Questioned by John Campbell on Sunday’s Q+A, Reti turned his interviewer’s collection of official statements and reports into a formidable debating point – demanding to know why it was necessary to have so many bureaucracies dedicated to supplying more-or-less identical advice to the Government. That is the calibre of performance that wins a Leader’s Debate in the final weeks of an election campaign: the sort of “Show me the money!” improvisation that enabled John Key to defeat Labour three times in a row. Can Luxon think that fast? Not on current form.
Luxon’s performance also falls short in another important respect: his ability to emote convincingly.
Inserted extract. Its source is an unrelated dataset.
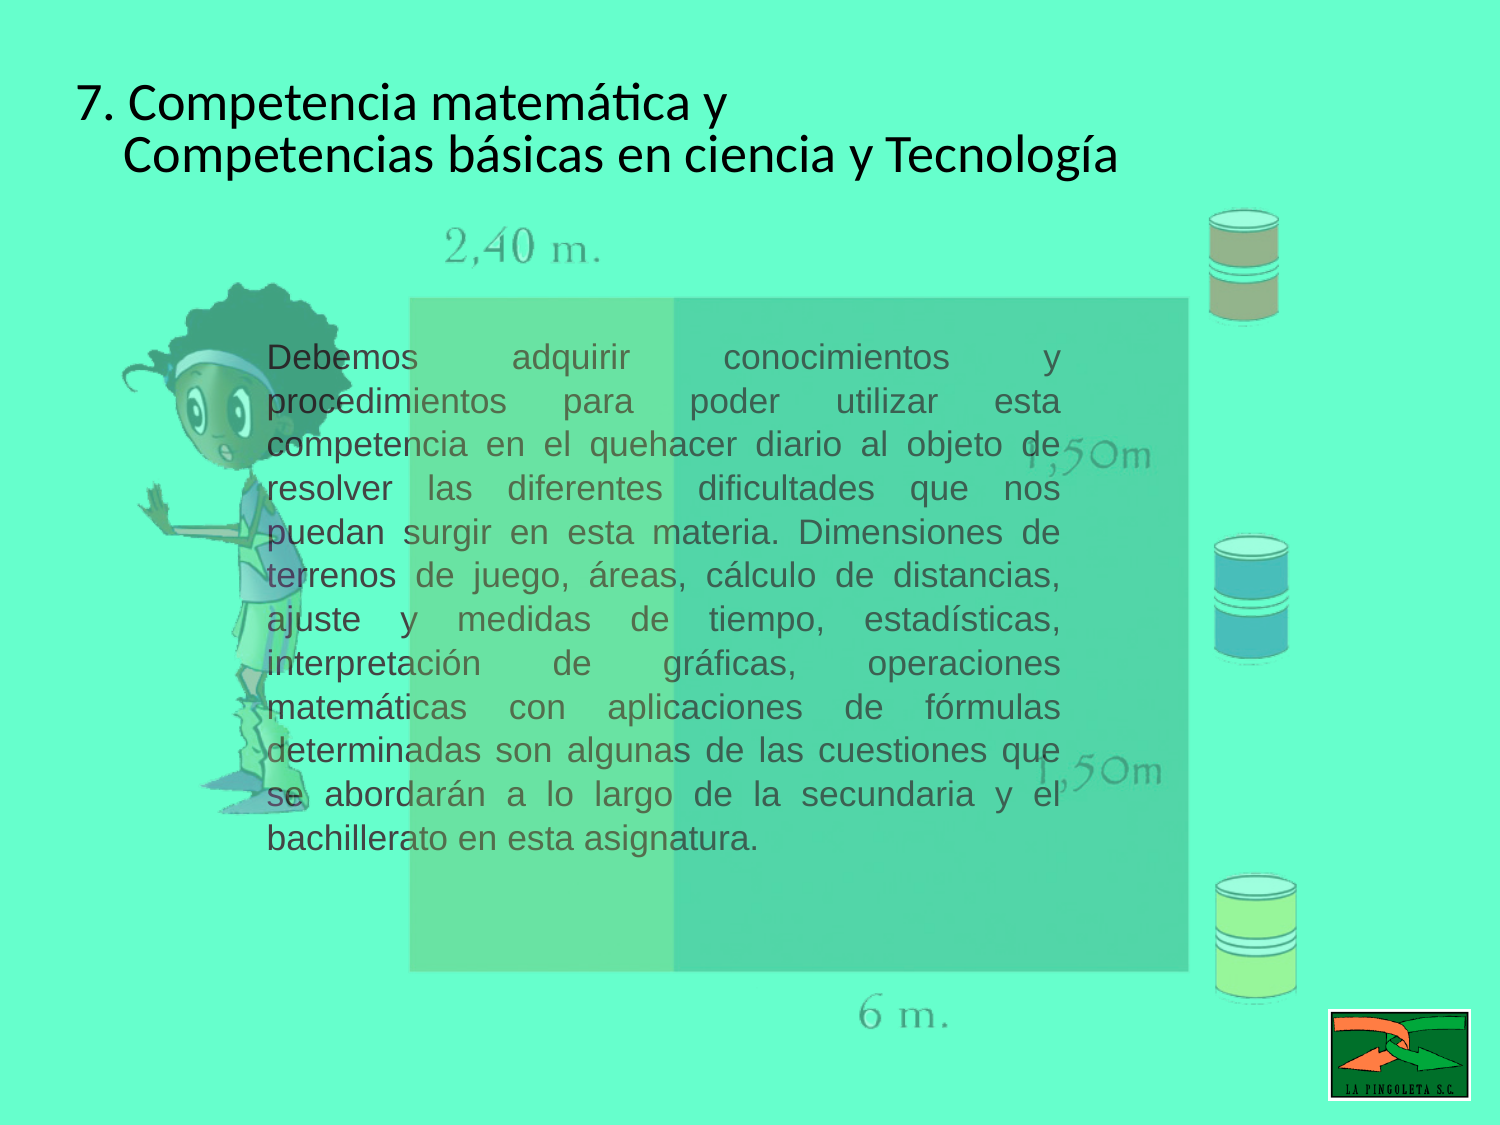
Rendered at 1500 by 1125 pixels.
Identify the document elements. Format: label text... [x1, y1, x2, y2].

picture [0, 140, 1471, 1101]
title 7. Competencia matemática y Competencias básicas en ciencia y Tecnología [75, 45, 1425, 233]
On the “performative emotion” scale, the National Party leader is positioned several rungs short of the Prime Minister. Sadly, Nature has not supplied him with the highly mobile features of Ms Ardern, who can flash a dazzling smile of reassurance with the same ease that she adopts the pathos of a mourning Madonna, or demonstrates the empathic rictus of a woman who feels your pain. Luxon does cheery tolerably well, but all those other emotions, so critical to a successful political performance: anger, pity, disdain, lofty indifference, intense solidarity; still need a lot of work.
Naturally, all of the above were on display at various points during Jacinda Ardern’s speech to the Labour Party’s annual conference (6/11/22). Unsurprisingly, there are few contexts in which the Labour leader feels more at home than in front of the party faithful. Given the amount of practice she has had, Ms Ardern’s ease is only to be expected. Long before she became leader, “Jacinda” had made herself the darling of Labour’s membership. Her youth, her vivacity, and her ability to string together words that conveyed less in the way of deep meaning than they did of happy feeling, made her the ideal Mistress of Ceremonies at party gatherings.
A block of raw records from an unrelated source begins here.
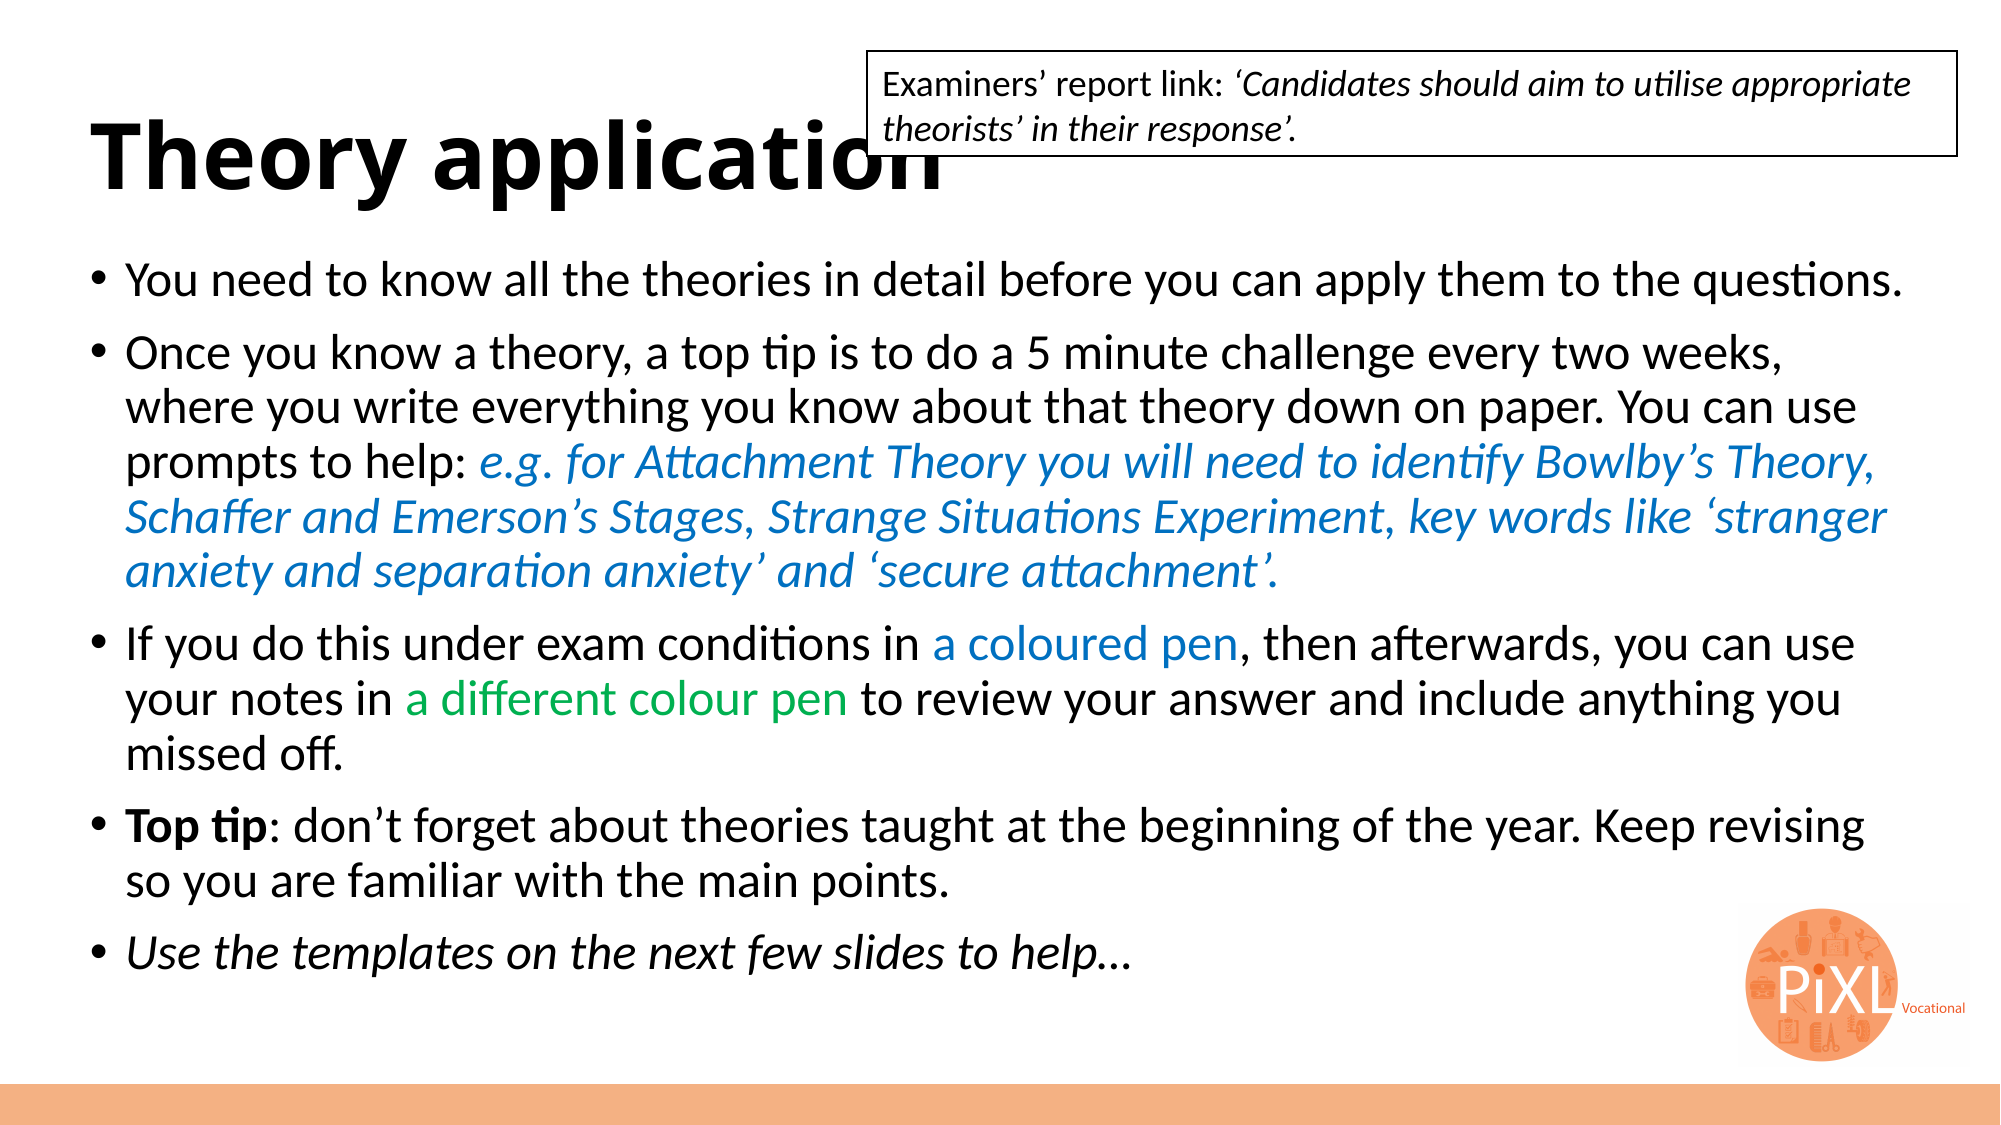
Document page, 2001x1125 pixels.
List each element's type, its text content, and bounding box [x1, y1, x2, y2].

title Theory application [74, 51, 1926, 245]
picture [1738, 903, 1970, 1067]
text_box Examiners’ report link: ‘Candidates should aim to utilise appropriate theorists’ in their response’. [866, 50, 1958, 157]
list You need to know all the theories in detail before you can apply them to the questions. Once you know a theory, a top tip is to do a 5 minute challenge every two weeks, where you write everything you know about that theory down on paper. You can use prompts to help: e.g. for Attachment Theory you will need to identify Bowlby’s Theory, Schaffer and Emerson’s Stages, Strange Situations Experiment, key words like ‘stranger anxiety and separation anxiety’ and ‘secure attachment’. If you do this under exam conditions in a coloured pen, then afterwards, you can use your notes in a different colour pen to review your answer and include anything you missed off. Top tip: don’t forget about theories taught at the beginning of the year. Keep revising so you are familiar with the main points. Use the templates on the next few slides to help… [74, 245, 1926, 1010]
It is a testimony to just how much Ardern learned about the art of communication at the University of Waikato, that she has been able to parlay her talent as an MC into the skills of a PM. She grasped early what her predecessors – Phil Goff, David Shearer, David Cunliffe and Andrew Little – missed. That what people are looking for in a leader are exactly the same qualities they admire in a game-show host. Warmth, wit, and a complete absence of condescension, obviously. But, also unflappability: the quality of always appearing to be on top of things – even when they are going wrong.
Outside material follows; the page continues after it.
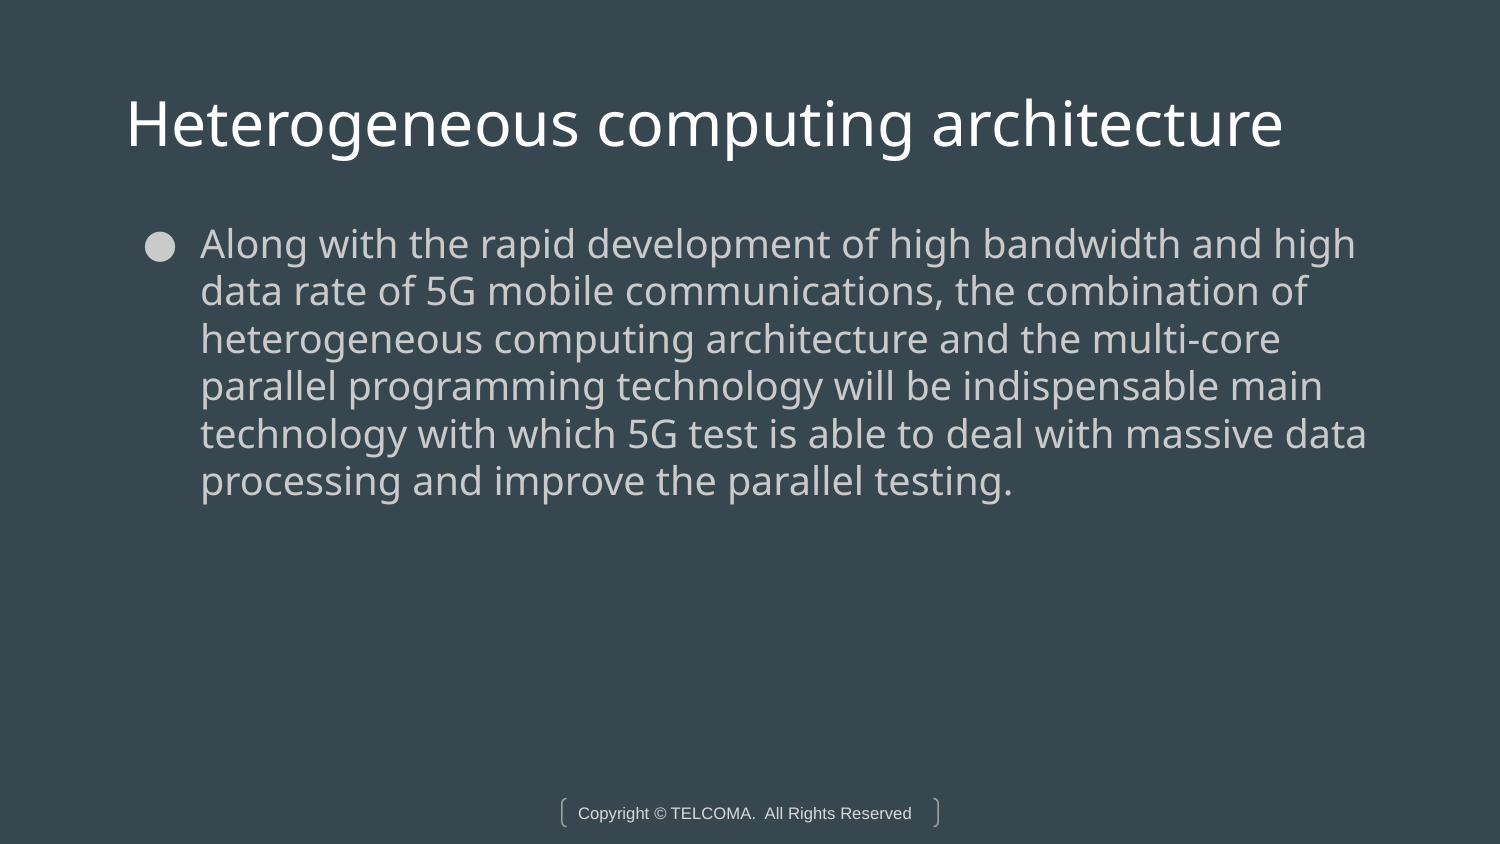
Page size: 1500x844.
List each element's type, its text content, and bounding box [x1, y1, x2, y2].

subtitle Along with the rapid development of high bandwidth and high data rate of 5G mobile communications, the combination of heterogeneous computing architecture and the multi-core parallel programming technology will be indispensable main technology with which 5G test is able to deal with massive data processing and improve the parallel testing. [110, 203, 1390, 790]
title Heterogeneous computing architecture [110, 65, 1424, 175]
That unflappability, so evident in the hours and days following the Christchurch Mosque Massacre, White Island, and – most impressively – during the Covid-19 Pandemic, is what makes Ardern such a formidable political contender. That sense of being in control – without appearing to make any obvious effort – drives her political opponent’s crazy. John Key has it – albeit with a slightly different performative repertoire . Boris Johnson has it. And so, to the deep chagrin of millions, does Donald Trump.
Phil Spector’s two-minute symphonies made his career. That wall of sound testifying to the unstoppable power of pop music. The other wall of sound, the one produced by men and women who can read an autocue without appearing to, points to another kind of power: the kind that reassures us that even in the midst of chaos – someone is still in charge. Small wonder, then, that the politicians capable of conveying that reassurance – without an autocue – tend to win more elections than they lose.
This essay was originally posted on the Interest.co.nz website on Monday, 7 November 2022.